## Task instructions
For each line of the data that includes the word "ovgu", copy the line.

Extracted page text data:
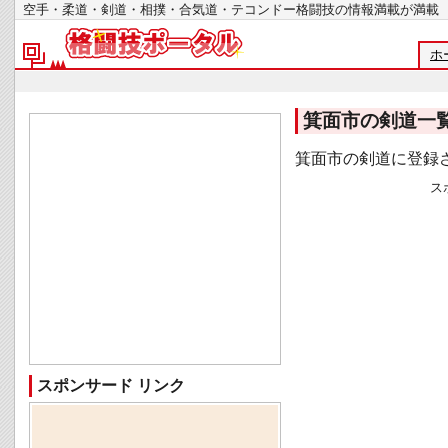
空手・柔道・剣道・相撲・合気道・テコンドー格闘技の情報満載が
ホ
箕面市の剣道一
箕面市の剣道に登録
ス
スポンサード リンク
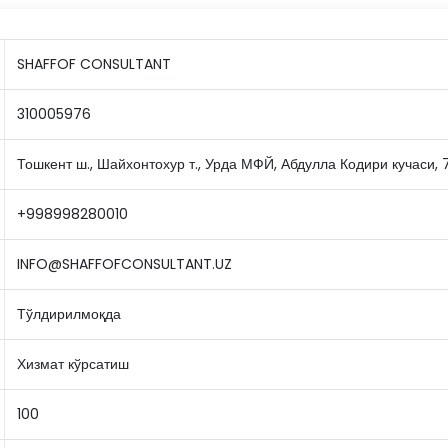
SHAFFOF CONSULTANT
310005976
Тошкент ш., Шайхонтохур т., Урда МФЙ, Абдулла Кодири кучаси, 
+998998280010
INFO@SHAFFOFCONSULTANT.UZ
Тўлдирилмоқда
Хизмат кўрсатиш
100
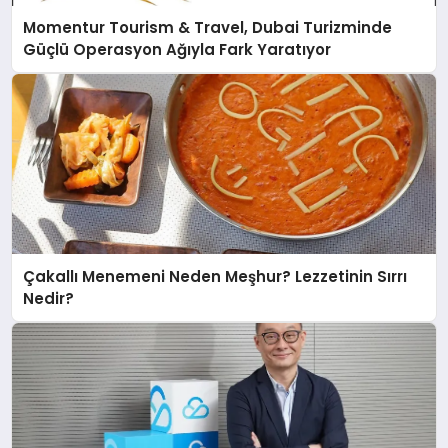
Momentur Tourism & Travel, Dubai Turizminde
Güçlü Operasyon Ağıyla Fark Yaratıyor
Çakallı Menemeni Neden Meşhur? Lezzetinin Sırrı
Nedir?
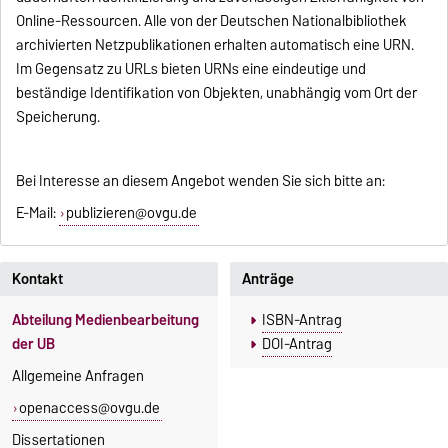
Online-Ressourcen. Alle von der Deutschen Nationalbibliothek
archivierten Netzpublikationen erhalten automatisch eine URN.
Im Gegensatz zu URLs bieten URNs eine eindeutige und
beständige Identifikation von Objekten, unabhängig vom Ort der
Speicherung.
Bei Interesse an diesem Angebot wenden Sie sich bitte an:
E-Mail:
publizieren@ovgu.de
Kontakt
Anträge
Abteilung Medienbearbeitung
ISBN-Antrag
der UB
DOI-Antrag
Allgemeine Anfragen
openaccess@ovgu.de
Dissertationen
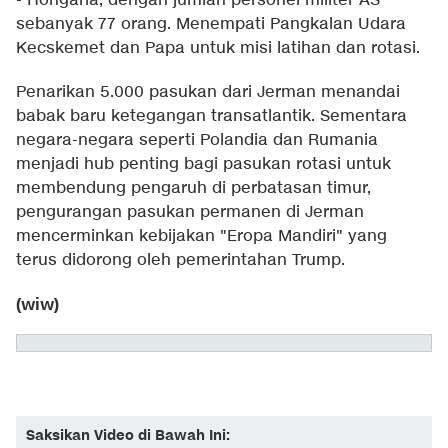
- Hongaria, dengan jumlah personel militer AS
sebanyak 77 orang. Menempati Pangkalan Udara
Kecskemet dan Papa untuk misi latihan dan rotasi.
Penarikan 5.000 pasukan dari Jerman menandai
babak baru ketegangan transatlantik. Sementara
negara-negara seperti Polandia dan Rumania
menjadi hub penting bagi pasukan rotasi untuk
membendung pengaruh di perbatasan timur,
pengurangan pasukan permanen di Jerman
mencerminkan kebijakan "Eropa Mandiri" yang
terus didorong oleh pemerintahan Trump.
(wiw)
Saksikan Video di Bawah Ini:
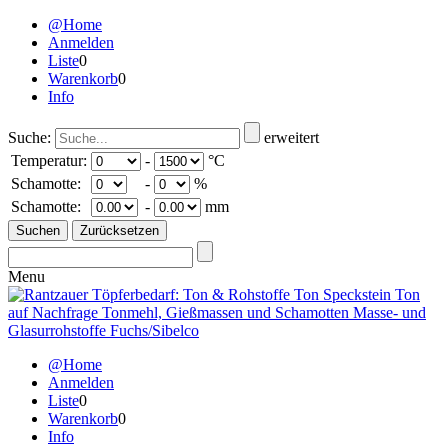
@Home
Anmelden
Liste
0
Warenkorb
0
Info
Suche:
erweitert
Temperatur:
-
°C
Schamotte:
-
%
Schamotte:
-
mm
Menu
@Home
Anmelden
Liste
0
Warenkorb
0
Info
==
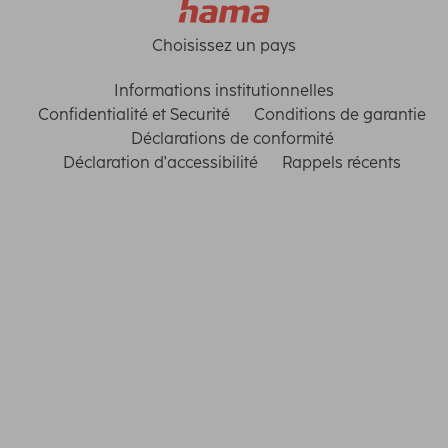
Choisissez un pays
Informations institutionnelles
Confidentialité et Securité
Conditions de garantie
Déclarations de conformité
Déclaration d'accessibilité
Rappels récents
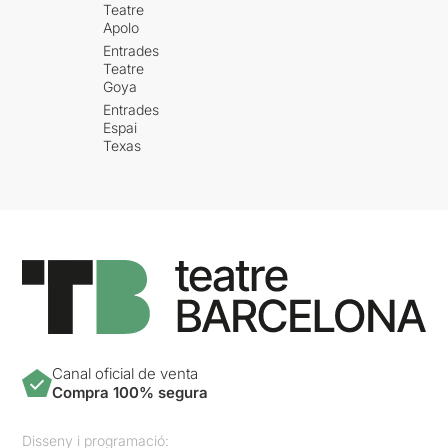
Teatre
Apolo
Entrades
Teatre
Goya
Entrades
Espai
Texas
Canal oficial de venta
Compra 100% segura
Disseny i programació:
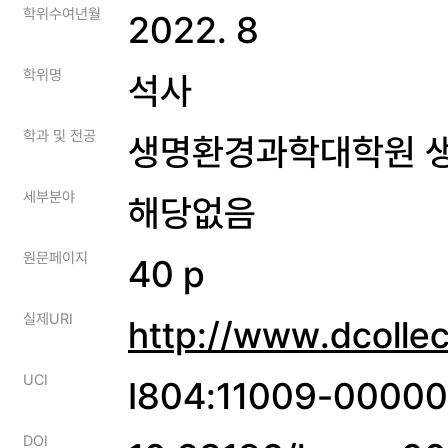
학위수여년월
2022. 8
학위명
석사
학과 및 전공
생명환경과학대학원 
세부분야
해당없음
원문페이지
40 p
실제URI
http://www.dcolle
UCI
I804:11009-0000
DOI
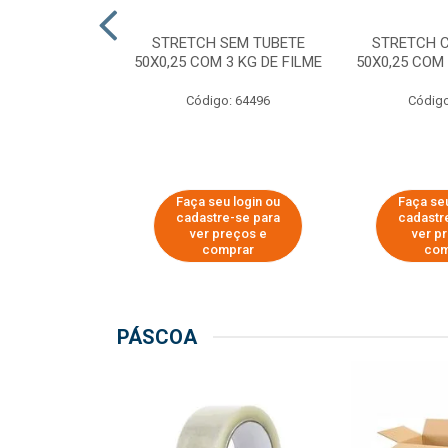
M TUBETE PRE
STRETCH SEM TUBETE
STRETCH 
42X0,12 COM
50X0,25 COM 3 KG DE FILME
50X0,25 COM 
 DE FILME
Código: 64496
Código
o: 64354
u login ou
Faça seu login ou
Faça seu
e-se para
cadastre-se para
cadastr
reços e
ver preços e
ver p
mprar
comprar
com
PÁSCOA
==
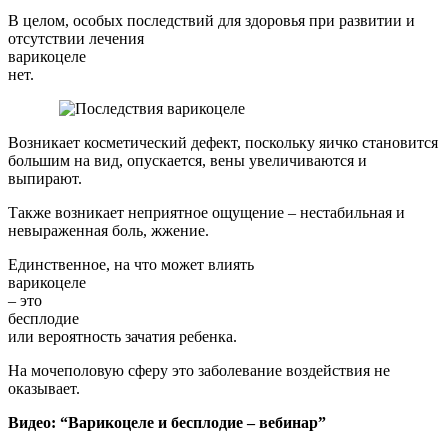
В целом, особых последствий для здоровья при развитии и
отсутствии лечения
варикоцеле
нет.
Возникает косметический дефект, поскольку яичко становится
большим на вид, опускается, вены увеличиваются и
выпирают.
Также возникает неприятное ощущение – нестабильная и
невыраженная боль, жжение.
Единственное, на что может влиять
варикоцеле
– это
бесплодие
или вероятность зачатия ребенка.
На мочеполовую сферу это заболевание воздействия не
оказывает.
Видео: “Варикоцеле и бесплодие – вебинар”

## Solution for this problem
publizieren@ovgu.de
openaccess@ovgu.de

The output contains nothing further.